I have a strange situation in an contested MTR. Defense counsel raised competency and defendant then refused to participate in the exam. Expert rendered an opinion of incompetency regardless. The Court chose not to rely on the evaluation of incompetency due to the lack of defendant's participation. The defendant then insists to his attorney that he is competent and we proceed to a hearing on the MTR. Evidence is pretty clear from the MTR hearing that the defendant is incompetent and the judge halts the MTR proceedings for further competency proceedings . . . presumably a competency trial. The defense attorney, the judge, and I all agree that this fellow is incompetent. Since 46B.051 is worded such that a jury is only required at the "request" of a party or the court (not an actual waiver), is the defense counsel in ethical trouble if he doesn't request a jury trial? Who is in the driver's seat . . . the defense counsel or the incompetent defendant?
Perhaps another way to ask the same question: Does 46B.054 allow defense counsel to agree to incompetency finding even though his client insists he is competent?
After examining only the statutes and Thompson v. State, 654 S.W.2d 26 (Tex. App. 1983), my thoughts are:
The presumption of competence prevails until the opposite is shown. CCP 46B.003(b).
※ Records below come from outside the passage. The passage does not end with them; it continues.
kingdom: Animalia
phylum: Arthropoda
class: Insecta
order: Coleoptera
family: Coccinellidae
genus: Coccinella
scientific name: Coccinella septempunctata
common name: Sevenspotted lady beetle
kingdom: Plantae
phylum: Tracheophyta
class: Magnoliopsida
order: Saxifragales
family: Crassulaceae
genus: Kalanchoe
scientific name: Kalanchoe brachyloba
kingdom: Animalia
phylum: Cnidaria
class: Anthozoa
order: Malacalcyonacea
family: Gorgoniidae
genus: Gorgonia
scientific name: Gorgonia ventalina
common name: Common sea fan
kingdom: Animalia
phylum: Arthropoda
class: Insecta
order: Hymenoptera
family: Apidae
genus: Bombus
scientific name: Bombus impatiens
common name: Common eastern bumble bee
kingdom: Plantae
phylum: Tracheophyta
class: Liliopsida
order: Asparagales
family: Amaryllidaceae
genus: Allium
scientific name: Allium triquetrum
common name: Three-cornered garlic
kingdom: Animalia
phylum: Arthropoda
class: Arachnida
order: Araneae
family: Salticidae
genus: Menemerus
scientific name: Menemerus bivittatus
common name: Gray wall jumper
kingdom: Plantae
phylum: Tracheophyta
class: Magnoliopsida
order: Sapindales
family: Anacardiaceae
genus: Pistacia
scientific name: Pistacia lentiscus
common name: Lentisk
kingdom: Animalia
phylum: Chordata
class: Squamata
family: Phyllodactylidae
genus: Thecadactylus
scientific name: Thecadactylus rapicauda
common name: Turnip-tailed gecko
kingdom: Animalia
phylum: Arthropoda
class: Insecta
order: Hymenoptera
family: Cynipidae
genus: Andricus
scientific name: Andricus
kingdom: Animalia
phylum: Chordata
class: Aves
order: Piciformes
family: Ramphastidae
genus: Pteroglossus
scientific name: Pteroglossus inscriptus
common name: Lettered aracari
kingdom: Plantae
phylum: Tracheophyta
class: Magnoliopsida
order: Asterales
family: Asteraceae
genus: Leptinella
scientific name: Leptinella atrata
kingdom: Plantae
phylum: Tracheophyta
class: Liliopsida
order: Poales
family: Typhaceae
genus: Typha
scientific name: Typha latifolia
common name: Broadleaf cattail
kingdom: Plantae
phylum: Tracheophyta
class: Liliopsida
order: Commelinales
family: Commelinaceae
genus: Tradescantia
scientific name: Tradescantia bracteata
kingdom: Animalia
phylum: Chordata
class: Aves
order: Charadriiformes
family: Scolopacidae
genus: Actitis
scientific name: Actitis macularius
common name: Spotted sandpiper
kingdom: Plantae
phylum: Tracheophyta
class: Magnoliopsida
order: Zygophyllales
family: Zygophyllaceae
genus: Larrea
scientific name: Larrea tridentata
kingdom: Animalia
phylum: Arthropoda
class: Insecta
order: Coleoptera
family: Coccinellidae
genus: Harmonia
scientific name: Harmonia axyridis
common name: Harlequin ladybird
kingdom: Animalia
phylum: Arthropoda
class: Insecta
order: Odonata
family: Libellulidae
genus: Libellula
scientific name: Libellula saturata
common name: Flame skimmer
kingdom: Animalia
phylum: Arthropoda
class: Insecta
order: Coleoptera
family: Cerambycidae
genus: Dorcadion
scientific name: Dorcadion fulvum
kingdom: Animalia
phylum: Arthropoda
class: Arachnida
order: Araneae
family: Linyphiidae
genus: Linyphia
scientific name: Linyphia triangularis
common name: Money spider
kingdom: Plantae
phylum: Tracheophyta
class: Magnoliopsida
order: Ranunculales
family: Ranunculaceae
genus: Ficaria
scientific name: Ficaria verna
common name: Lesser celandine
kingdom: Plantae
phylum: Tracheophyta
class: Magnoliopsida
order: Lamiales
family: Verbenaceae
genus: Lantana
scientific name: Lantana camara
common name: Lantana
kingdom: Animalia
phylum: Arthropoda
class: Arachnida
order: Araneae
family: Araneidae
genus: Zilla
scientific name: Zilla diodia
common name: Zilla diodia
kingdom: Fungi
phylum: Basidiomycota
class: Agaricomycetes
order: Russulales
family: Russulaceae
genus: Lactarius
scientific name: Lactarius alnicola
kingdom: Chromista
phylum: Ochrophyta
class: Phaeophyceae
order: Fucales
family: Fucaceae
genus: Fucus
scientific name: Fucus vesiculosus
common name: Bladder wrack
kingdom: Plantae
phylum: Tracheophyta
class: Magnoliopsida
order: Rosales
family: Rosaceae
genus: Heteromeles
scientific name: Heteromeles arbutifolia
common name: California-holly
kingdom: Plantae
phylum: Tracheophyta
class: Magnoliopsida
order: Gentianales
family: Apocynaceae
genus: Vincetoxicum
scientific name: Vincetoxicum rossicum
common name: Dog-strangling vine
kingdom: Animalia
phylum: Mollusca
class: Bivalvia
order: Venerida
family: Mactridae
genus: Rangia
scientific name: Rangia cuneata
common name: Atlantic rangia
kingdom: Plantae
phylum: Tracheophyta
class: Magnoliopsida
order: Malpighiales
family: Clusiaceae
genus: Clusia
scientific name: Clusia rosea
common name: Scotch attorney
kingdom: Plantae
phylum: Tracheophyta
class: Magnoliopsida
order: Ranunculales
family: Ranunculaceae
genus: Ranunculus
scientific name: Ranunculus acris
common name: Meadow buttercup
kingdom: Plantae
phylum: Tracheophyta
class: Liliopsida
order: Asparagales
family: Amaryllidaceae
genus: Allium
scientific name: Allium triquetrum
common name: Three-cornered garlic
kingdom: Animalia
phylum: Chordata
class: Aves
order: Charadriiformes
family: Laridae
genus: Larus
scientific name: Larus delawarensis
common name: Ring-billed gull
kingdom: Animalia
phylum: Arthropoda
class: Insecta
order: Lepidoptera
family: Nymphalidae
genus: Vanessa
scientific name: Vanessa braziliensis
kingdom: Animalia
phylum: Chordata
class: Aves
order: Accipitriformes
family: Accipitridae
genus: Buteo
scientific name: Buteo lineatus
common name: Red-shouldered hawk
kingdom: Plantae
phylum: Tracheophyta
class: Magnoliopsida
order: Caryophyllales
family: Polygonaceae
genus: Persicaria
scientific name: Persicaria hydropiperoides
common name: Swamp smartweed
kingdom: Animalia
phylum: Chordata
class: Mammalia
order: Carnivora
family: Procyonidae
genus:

No trial is required unless one of the things stated in CCP 46B.005(c) occurs. Under (c)(2), (3) the court can make a finding on its own.
Does defense counsel have an ethical duty to assert incompetence? I would say no, because the issue can be raised on the court's own motion (whether or not the defendant or his counsel agrees). CCP 46B.051(b).
The real issue arises under CCP 46B.054, which seems to require acquiescence of defense counsel in the so-called "uncontested" finding before Subchapter D comes into effect. I would say at that point the defendant must either abandon his claim or it must be overridden.